-- Start of Entries shown --

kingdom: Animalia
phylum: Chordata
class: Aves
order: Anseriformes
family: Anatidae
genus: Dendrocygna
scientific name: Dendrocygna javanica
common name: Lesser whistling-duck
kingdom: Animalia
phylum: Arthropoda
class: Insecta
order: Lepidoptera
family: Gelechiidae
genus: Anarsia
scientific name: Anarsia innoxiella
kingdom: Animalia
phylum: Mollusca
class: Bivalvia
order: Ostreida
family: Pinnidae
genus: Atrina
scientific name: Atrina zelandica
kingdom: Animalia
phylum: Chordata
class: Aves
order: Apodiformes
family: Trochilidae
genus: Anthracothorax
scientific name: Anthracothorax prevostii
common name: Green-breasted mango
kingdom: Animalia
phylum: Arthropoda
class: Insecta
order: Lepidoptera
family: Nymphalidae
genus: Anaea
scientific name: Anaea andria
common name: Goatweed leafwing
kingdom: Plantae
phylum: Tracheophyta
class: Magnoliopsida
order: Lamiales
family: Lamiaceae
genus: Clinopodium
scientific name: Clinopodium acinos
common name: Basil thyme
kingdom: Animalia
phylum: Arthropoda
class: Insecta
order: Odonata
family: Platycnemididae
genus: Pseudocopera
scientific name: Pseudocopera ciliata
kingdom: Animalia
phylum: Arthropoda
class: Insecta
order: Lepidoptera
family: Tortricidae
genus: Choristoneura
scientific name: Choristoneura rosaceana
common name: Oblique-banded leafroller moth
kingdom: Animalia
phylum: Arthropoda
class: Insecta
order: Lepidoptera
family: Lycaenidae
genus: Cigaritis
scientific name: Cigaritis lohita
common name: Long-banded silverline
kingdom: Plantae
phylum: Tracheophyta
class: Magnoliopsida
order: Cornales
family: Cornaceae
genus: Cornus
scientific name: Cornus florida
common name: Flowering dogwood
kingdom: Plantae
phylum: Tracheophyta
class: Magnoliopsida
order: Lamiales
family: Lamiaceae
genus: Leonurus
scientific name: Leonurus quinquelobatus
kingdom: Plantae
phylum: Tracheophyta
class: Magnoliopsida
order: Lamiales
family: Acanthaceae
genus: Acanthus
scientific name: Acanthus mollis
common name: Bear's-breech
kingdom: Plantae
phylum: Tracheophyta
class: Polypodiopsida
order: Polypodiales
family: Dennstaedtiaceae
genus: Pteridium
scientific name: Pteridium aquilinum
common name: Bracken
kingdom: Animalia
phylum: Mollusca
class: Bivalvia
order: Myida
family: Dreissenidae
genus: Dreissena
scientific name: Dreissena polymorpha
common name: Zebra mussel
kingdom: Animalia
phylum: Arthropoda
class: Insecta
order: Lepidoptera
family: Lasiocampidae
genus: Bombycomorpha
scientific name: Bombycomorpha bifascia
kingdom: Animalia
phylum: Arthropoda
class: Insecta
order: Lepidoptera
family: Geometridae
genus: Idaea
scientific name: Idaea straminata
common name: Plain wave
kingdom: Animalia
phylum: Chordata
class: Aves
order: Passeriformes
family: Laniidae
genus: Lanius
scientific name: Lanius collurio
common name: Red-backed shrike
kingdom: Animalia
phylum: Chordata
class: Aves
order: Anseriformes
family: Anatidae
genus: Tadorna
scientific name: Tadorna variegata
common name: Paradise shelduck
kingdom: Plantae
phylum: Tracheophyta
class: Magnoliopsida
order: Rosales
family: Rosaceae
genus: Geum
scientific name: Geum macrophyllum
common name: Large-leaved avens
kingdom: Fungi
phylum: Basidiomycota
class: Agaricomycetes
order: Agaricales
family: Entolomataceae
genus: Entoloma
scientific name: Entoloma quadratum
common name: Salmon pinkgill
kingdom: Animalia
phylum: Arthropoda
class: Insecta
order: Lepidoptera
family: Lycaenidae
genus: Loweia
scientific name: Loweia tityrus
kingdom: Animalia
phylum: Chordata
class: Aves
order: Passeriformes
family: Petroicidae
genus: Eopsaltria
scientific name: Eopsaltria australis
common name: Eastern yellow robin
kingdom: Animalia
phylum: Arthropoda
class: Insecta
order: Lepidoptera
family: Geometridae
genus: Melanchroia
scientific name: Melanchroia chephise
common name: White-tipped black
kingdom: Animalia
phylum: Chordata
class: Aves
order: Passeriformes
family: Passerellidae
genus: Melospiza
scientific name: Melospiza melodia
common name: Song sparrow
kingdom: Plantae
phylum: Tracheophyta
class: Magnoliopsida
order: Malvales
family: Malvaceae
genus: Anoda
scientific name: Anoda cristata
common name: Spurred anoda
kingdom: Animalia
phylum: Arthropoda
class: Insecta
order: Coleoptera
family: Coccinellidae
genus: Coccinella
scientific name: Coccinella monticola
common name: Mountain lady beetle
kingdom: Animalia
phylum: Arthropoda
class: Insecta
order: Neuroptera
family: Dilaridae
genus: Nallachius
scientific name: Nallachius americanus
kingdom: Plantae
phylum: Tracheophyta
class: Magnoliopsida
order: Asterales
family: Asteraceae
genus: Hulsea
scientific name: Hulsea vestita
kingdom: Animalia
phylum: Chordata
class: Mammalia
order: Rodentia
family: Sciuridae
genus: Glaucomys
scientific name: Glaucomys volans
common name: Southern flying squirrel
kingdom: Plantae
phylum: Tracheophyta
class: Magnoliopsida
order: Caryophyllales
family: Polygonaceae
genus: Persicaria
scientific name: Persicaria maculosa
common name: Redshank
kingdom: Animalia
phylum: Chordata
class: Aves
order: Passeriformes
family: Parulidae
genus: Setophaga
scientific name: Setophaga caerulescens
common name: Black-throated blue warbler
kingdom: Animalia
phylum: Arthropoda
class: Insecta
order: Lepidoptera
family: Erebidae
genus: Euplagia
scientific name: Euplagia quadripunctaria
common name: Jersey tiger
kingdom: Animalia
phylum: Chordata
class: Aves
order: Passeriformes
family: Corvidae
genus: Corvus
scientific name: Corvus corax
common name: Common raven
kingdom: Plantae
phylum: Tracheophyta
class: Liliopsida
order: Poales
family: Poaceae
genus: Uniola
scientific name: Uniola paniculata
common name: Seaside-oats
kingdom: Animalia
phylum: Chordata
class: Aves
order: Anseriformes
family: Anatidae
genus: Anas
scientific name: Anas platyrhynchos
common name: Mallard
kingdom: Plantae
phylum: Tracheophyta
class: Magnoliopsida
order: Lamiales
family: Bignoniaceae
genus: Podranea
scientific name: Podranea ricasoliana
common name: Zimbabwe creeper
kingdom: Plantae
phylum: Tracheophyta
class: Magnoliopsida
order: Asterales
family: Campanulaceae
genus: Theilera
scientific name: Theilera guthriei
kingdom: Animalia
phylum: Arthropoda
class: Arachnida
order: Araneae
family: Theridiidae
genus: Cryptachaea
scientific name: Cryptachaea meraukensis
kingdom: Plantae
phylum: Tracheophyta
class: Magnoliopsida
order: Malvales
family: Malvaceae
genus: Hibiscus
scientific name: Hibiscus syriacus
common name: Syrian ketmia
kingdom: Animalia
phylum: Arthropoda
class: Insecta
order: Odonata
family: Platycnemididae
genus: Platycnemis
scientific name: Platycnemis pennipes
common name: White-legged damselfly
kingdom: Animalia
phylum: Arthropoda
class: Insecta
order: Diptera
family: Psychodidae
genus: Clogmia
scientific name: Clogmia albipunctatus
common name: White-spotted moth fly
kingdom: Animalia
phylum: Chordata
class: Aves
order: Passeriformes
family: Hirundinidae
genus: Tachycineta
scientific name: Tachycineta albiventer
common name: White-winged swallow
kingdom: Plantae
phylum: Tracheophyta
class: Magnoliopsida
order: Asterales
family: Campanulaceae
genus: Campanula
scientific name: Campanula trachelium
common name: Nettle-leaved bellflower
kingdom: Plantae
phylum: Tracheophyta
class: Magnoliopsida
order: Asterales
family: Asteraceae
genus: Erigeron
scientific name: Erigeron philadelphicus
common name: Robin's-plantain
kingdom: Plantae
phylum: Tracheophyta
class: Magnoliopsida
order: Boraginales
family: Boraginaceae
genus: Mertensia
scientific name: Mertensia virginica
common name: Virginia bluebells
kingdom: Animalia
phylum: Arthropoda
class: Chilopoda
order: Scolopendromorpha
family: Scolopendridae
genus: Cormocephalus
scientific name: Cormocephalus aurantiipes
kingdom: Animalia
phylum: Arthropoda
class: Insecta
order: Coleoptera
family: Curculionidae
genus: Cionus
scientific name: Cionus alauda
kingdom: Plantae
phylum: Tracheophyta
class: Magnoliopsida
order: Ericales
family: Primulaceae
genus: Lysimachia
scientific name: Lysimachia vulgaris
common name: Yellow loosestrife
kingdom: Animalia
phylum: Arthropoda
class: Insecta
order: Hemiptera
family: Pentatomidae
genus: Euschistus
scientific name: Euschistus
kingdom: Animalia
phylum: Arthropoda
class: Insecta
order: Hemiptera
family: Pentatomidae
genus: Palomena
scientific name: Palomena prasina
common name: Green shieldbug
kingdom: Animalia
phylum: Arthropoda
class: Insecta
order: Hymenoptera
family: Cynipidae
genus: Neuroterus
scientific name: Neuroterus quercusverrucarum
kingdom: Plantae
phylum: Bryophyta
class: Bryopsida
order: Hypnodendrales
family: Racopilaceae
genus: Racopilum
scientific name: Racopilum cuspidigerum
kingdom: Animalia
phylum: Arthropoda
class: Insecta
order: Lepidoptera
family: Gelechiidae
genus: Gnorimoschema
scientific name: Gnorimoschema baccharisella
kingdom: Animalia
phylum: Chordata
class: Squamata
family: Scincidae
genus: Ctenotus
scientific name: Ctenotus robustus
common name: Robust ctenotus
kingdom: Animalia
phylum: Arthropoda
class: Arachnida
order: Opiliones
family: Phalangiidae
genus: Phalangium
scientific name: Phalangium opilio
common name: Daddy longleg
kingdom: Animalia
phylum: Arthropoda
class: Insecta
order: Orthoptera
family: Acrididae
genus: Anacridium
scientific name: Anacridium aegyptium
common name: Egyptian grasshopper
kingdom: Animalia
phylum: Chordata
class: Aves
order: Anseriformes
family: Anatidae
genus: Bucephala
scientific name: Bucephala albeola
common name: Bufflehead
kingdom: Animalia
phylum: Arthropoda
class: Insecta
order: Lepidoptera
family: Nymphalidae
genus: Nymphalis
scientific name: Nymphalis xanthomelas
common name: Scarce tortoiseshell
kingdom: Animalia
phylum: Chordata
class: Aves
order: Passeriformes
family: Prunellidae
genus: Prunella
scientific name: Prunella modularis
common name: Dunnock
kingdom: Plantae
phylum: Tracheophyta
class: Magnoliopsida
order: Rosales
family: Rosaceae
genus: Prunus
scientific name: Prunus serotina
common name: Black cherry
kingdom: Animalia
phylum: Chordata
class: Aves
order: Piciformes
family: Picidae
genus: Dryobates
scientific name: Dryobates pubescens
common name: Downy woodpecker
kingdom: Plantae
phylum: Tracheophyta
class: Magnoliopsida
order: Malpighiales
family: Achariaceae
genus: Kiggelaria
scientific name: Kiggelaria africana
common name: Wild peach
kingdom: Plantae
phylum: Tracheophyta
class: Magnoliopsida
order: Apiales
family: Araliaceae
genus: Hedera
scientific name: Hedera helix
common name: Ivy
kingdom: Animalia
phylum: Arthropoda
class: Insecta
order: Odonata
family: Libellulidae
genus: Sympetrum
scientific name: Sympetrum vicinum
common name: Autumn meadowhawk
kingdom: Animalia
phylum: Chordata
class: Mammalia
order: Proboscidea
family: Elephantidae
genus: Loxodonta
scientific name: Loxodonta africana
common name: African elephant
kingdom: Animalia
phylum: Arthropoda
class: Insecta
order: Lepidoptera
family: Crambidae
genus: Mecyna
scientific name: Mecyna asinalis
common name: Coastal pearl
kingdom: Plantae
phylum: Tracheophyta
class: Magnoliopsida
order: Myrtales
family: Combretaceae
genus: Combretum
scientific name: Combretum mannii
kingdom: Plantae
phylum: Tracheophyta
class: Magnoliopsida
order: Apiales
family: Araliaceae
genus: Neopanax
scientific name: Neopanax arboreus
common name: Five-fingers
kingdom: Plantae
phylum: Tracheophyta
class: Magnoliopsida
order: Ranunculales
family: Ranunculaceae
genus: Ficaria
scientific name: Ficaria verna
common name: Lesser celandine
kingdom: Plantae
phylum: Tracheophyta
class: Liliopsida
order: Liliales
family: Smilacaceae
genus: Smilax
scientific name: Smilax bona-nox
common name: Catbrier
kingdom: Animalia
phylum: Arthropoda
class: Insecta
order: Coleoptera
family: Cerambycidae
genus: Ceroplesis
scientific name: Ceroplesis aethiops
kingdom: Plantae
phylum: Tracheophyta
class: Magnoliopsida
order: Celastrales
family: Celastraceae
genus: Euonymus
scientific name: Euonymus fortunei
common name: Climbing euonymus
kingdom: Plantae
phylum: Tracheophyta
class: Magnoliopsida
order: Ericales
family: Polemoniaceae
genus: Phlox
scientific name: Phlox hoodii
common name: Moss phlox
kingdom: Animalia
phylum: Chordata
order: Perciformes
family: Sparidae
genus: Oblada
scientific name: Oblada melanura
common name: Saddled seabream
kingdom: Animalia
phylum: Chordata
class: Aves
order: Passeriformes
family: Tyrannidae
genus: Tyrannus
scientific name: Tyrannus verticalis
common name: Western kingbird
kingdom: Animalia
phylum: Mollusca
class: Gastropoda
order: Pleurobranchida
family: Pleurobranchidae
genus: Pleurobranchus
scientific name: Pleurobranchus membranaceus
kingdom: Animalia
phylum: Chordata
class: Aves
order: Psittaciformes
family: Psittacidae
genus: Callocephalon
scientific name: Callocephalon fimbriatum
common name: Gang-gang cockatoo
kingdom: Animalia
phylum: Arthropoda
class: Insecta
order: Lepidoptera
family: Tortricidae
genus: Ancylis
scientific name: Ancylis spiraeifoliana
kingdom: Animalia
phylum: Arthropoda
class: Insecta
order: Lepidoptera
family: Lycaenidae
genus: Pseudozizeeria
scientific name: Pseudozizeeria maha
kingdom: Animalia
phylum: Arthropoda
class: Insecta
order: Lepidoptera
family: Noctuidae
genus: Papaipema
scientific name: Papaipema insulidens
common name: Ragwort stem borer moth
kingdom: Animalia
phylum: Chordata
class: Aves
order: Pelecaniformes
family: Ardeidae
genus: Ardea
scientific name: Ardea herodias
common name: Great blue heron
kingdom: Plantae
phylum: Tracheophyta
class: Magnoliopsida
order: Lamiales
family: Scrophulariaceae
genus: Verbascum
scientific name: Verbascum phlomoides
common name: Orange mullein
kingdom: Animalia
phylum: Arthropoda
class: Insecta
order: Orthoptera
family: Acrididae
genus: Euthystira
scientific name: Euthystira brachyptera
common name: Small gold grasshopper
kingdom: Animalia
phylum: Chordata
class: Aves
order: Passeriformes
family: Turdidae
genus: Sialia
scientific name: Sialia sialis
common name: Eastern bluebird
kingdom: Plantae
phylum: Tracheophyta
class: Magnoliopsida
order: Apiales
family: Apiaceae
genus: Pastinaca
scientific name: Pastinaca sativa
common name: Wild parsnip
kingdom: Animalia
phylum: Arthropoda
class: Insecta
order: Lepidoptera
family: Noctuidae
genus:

-- End of Entries shown --

● **What is being asked**
Edit the lines beginning with the one that contains "scientific name: Pseudocopera ciliata" and continuing through the one that contains "common name: Bracken" by replacing "phylum" with "division" and leaving everything else unchanged. Return only those lines.

● **Exercise result**
scientific name: Pseudocopera ciliata
kingdom: Animalia
division: Arthropoda
class: Insecta
order: Lepidoptera
family: Tortricidae
genus: Choristoneura
scientific name: Choristoneura rosaceana
common name: Oblique-banded leafroller moth
kingdom: Animalia
division: Arthropoda
class: Insecta
order: Lepidoptera
family: Lycaenidae
genus: Cigaritis
scientific name: Cigaritis lohita
common name: Long-banded silverline
kingdom: Plantae
division: Tracheophyta
class: Magnoliopsida
order: Cornales
family: Cornaceae
genus: Cornus
scientific name: Cornus florida
common name: Flowering dogwood
kingdom: Plantae
division: Tracheophyta
class: Magnoliopsida
order: Lamiales
family: Lamiaceae
genus: Leonurus
scientific name: Leonurus quinquelobatus
kingdom: Plantae
division: Tracheophyta
class: Magnoliopsida
order: Lamiales
family: Acanthaceae
genus: Acanthus
scientific name: Acanthus mollis
common name: Bear's-breech
kingdom: Plantae
division: Tracheophyta
class: Polypodiopsida
order: Polypodiales
family: Dennstaedtiaceae
genus: Pteridium
scientific name: Pteridium aquilinum
common name: Bracken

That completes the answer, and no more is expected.